- **Activity A**: Reproduce the records word for word, beginning with their first line and ending with the line that contains "a CMD+Letter hotkey.", with both of those lines included.

Start of Document segment

Banks Tank, Cooling Inflation Heats up, and Global Warming Freezes over Faster than Hell
Welcome to the "Year of Chaos."
Every major bank reporting for Q4 2023 tripped over the threshold for one reason or another today—profits down, penalties up, etc.—helping stock investors find the exit. Recession risks got noted as higher than thought as the yield curve begins to un-invert. While normally that is a sign of impending recession, there are, of course, those in the news today claiming, “Not this time” in order to punch the pivot narrative again today. This time is special!
Oh, it’s special all right! But not in the way they want to believe.
Producer prices came in a little cooler than this week’s earlier CPI report, and some claimed that is proof that the pivot is still alive because it means the Fed will be cutting rates in March after all! Due to the minuscule dip in some measures of PPI, bets for March rate cuts actually went back on the table that easily because the market’s greed-driven delusions know no end.
But what did the Producer Price Index really have to show?
First, while month-on-month PPI inflation dipped just a little, year-on-year rose a little, holding the rising trend that began this past summer. This is hardly the thin blue line the Fed wants to see:
Secondly, even though headline inflation dipped, core inflation (minus food and energy) froze in place, and that is the inflation that the Fed watches intently. Moreover, it was goods that dipped. Services—the stickiest part—stayed sticky. That is also the biggest part, accounting for 80% of all that is tracked. Energy and food, which hit all of us hardest, went up, except diesel.
Half of the decrease in the index for final demand goods is attributable to prices for diesel fuel, which dropped 12.4%
Yeah, well, it looks like that isn’t going to last. Today’s news shows energy prices busting out and looking destined to rise more, impacting all other prices down the road. Brent broke past $80 per barrel of crude today due to a serious escalation in warfare around the Red Sea as the US and its many allies attacked military facilities in and around Yemen’s capital, making the Red Sea Houthis conflict now a war against a nation, not just against some wild-eyed terrorists.
Many Middle Eastern nations jumped in with criticism today, but the alternative is to let the Houthis continue to effectively blockade global commerce through the Suez Canal, which is also inflationary. So, now you have shortages and slowdowns forming due to the canal blockade, which is hampering shipment of oil, and you have oil prices rising on speculation due to the intensification of war in the Middle East intended to end the blockade because that now has many nations caught up in active warfare against Yemen, which appears to be spreading.
This is why, in the Year of Chaos, when there are so many possibilities for trouble circling the horizon like black, rabid vultures, betting against inflation seems a fool’s bargain to me; but it is apparently a bet most investors are happy to keep making as they pretend inflation is still falling!

End of Document segment
Start of Data in this exercise

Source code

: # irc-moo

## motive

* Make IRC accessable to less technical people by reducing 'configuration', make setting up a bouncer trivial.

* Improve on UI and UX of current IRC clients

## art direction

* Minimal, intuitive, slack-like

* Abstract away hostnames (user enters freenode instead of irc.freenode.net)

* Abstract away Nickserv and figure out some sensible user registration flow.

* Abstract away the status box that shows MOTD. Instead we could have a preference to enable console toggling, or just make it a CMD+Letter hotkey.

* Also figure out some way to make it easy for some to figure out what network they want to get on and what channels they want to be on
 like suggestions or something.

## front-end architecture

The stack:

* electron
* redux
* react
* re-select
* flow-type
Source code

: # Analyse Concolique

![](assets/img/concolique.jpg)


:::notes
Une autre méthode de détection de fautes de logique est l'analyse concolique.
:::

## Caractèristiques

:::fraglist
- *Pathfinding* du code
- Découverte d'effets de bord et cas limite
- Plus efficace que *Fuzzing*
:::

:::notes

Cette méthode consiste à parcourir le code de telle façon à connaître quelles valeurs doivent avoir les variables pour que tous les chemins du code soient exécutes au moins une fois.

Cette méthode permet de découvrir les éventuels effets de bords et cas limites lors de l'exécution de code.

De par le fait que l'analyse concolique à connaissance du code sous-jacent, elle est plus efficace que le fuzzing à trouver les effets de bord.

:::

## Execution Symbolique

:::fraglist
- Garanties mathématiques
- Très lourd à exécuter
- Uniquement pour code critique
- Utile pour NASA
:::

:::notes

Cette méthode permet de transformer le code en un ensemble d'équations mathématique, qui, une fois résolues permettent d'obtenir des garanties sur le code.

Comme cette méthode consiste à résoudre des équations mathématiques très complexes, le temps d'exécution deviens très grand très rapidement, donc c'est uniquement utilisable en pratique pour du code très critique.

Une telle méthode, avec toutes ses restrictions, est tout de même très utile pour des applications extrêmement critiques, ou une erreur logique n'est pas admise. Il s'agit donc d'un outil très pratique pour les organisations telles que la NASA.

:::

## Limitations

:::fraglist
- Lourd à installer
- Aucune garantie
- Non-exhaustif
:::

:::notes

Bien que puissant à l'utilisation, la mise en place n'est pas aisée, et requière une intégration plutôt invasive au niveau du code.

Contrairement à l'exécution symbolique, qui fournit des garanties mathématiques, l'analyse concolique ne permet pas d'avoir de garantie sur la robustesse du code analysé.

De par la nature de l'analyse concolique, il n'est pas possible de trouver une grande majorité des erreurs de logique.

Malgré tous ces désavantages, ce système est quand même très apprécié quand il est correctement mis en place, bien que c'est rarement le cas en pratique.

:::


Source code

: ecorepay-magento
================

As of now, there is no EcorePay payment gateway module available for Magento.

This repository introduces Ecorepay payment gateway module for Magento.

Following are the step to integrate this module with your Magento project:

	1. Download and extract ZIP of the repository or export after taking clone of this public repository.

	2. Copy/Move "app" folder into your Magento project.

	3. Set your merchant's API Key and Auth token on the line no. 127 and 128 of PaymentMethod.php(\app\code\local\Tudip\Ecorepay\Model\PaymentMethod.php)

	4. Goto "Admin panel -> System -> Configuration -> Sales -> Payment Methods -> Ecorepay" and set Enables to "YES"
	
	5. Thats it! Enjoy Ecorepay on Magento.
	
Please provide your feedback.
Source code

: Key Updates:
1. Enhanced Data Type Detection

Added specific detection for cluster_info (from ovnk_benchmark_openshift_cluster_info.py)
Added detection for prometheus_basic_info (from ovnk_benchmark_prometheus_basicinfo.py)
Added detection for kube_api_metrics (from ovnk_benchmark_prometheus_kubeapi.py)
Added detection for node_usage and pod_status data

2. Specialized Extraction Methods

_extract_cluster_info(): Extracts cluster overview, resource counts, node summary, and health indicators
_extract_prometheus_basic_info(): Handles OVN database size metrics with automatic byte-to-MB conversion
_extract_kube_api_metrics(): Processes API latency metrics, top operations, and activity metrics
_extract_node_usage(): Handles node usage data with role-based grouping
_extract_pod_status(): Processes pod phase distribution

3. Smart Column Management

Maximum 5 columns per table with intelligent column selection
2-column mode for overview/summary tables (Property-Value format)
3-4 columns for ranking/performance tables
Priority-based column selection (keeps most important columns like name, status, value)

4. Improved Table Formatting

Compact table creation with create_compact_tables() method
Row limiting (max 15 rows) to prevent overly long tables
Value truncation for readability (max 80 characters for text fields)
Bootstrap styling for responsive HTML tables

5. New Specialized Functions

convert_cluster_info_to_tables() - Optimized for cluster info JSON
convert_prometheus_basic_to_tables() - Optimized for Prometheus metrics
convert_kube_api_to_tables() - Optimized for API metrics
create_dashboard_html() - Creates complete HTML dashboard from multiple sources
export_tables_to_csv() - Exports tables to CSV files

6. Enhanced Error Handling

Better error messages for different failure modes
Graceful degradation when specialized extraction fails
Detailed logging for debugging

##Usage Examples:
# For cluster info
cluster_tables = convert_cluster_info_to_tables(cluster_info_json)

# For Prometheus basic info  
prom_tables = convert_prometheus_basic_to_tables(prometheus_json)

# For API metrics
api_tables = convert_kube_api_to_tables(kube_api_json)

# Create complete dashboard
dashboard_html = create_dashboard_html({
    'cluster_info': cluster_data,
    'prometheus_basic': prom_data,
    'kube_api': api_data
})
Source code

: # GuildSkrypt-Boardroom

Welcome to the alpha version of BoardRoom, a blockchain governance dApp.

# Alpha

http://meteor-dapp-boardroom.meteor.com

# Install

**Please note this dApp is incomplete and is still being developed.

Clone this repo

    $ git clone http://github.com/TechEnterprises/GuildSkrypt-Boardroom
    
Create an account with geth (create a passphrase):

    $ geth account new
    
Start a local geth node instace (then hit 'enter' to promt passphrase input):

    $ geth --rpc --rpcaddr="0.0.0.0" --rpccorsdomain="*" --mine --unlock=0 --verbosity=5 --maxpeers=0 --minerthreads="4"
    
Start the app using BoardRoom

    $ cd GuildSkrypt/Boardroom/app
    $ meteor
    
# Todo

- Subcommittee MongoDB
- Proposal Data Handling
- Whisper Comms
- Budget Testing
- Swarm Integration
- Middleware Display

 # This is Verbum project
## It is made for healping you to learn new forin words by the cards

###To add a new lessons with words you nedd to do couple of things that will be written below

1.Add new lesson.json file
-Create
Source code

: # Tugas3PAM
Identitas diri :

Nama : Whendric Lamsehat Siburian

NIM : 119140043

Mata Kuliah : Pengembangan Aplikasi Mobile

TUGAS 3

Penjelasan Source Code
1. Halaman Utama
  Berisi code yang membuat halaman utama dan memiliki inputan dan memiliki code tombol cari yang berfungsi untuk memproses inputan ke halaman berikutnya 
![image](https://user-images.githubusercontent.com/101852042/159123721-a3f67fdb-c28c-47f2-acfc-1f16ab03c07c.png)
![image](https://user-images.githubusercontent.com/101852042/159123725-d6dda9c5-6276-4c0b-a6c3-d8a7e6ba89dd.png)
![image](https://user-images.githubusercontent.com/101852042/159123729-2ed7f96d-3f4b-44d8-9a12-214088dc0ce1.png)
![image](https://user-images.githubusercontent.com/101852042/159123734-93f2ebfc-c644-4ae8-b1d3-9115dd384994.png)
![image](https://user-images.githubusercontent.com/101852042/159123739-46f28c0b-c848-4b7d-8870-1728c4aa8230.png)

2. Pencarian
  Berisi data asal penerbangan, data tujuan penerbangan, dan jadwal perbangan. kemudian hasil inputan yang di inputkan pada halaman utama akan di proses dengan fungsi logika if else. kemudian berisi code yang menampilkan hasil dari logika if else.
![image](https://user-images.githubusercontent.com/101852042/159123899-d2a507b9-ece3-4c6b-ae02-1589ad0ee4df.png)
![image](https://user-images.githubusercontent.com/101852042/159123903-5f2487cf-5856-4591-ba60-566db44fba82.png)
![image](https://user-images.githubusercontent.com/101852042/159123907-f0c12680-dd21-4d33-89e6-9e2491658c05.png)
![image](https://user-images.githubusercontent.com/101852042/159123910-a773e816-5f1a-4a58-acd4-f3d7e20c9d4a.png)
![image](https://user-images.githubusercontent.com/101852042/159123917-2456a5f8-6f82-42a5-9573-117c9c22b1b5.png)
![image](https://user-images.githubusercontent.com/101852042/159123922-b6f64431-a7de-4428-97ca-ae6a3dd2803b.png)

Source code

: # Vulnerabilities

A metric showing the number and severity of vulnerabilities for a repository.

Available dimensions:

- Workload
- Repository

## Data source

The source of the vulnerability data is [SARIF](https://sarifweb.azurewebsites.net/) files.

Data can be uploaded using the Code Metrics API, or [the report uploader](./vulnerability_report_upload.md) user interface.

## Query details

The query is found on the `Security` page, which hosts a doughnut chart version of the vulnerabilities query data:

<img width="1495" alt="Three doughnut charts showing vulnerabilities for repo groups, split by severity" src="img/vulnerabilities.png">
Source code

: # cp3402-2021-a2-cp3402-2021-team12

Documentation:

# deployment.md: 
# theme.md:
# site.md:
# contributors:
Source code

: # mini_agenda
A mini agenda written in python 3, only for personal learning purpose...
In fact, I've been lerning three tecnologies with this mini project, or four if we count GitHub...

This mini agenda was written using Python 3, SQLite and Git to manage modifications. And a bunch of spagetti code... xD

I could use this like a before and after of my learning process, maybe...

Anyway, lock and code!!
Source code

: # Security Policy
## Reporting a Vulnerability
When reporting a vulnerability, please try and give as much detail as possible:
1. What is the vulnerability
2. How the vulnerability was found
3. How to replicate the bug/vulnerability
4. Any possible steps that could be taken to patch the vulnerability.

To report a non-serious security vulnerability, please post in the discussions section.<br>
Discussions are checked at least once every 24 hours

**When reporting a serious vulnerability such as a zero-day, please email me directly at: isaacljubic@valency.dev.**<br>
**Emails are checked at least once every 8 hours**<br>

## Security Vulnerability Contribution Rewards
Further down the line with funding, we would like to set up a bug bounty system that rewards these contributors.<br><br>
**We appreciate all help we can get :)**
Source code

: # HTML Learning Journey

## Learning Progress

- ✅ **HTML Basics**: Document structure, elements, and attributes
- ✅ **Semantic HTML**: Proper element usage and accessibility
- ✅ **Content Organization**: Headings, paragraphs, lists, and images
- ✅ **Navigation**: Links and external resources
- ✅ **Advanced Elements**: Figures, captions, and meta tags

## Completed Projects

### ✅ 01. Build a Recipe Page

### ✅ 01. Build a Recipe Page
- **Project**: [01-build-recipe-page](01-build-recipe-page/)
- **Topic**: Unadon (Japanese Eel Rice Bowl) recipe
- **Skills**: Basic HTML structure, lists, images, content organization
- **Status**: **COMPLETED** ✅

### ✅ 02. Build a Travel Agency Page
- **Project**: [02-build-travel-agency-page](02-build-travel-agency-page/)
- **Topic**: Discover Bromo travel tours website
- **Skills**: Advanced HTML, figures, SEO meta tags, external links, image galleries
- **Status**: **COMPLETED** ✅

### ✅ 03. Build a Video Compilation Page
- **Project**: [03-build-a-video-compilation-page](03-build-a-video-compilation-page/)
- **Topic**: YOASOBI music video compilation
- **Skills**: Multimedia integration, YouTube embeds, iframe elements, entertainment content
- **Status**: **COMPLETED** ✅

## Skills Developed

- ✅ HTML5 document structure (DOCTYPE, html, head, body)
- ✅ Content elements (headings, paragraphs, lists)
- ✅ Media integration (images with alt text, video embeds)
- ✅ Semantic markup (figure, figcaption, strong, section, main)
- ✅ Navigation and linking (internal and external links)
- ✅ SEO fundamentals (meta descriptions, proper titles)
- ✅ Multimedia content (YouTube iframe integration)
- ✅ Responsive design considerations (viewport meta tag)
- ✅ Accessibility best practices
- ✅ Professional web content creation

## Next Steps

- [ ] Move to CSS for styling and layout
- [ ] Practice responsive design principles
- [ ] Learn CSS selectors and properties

End of Data in this exercise

- **Activity B**: According to the article on banks and inflation, what price per barrel did Brent crude break past?

- **Exercise answer A**:
Source code

: # irc-moo

## motive

* Make IRC accessable to less technical people by reducing 'configuration', make setting up a bouncer trivial.

* Improve on UI and UX of current IRC clients

## art direction

* Minimal, intuitive, slack-like

* Abstract away hostnames (user enters freenode instead of irc.freenode.net)

* Abstract away Nickserv and figure out some sensible user registration flow.

* Abstract away the status box that shows MOTD. Instead we could have a preference to enable console toggling, or just make it a CMD+Letter hotkey.

- **Exercise answer B**: $80 per barrel.